In contrast, the injection of the sponge gelatin particle slurry was relatively simple. CT-guided PTLB followed by gelatin sponge particle slurry for tract embolization resulted in markedly reduced rates of pneumothorax and chest tube placement [18,19,20,21]. However, the number of patients with emphysema in these studies was small, and patients with emphysema were not classified; therefore, it is impossible to accurately assess the effect of tract embolization on the incidence of pneumothorax and chest tube placement in patients with different degrees of emphysema. Furthermore, given that the gelatin sponge particles were fabricated in-house in these studies, size consistency could not be ensured. Currently, there is no literature indicating that needle embolization with small gelatin sponge particles can cause ectopic embolization through tiny pulmonary veins. However, given our concerns regarding the potential for ectopic embolization, we employed homogeneous large gelatin sponge particles for needle embolization, and the results showed that no patients experienced ectopic embolization events. In the current study, we not only expanded the population of patients with emphysema but also stratified the patients according to the degree of emphysema, which is conducive to evaluating the application of tract embolization during PTLB in patients with emphysema. However, a few patients had severe emphysema (grades confluent CLE&ADE); therefore, we combined these into a single grade for analysis. There was no significant difference between the two groups in the confluent CLE&ADE grade of emphysema. However, fewer patients developed pneumothorax and required chest tube placement in the tract embolization group than in the non-tract embolization group.

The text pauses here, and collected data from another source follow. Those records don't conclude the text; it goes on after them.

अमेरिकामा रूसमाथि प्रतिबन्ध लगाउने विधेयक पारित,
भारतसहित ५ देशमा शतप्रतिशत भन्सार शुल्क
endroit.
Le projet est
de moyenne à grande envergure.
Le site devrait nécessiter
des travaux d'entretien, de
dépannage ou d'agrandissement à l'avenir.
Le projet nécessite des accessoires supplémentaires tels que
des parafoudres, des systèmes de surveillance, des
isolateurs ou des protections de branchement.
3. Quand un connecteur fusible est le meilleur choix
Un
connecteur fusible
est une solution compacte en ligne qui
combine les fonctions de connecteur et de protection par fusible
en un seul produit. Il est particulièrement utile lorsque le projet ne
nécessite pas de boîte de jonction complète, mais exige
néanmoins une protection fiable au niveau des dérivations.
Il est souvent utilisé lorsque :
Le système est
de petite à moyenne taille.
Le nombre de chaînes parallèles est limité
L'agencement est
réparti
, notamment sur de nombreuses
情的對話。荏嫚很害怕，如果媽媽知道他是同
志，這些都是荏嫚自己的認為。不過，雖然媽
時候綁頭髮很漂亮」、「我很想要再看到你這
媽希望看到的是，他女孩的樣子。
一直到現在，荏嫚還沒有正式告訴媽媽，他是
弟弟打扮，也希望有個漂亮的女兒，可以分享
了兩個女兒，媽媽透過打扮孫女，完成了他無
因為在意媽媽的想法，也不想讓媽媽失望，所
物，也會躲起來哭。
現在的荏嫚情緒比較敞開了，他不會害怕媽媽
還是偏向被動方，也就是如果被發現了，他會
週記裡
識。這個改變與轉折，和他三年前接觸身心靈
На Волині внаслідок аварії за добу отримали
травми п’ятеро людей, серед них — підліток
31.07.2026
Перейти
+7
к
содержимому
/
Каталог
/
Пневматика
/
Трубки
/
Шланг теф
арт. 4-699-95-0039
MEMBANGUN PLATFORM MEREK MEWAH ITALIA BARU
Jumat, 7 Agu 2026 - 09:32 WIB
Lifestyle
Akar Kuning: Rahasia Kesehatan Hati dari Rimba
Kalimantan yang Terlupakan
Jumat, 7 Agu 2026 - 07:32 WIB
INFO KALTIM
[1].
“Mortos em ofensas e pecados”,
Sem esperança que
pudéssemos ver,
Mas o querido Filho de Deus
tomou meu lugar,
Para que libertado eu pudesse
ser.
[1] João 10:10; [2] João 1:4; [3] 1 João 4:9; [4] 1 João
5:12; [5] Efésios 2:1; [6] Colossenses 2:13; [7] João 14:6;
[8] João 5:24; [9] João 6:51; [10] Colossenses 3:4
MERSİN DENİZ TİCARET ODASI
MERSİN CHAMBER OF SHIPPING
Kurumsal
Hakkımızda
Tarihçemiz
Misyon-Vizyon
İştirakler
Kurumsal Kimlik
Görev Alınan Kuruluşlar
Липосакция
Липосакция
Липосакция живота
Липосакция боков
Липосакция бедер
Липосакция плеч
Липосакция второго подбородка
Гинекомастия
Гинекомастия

Our results showed that the incidence of pneumothorax and chest tube placement increased with the length of the lung parenchyma that was punctured, regardless of whether gelatine sponge particles were used for tract embolization, consistent with the results of previous studies [19, 21]. Accordingly, the incidences of pneumothorax and chest tube placement increased with the severity of emphysema, regardless of whether tract embolization was performed. However, the incidence of pneumothorax and chest tube placement in the tract embolization group was reduced by approximately half when compared with that in the non-tract embolization group, and there was no statistical difference between the two groups in terms of complications other than pneumothorax. These results suggest that this method is safe and effective for reducing pneumothorax and chest tube placement.

This study has several limitations. First, this was a single-center retrospective study. Second, the severity of emphysema was determined based on a subjective assessment performed by a radiologist, which may have led to low reproducibility. In addition, owing to the advanced planning of the puncture path, crossing the pleura multiple times was only necessary for a few patients; therefore, we did not review the number of needle adjustments after passing through the pleura to reach the lesion. Moreover, the relatively small number of patients with severe emphysema may have limited our ability to assess PTLB-associated pneumothorax. Large-sample multicenter prospective studies are needed to verify these results.

Conclusions

In conclusion, tract embolization using a gelatin sponge particle slurry after PTLB can be considered a safe and effective method to substantially reduce the incidence of postprocedural pneumothorax and chest tube placement in patients with emphysema.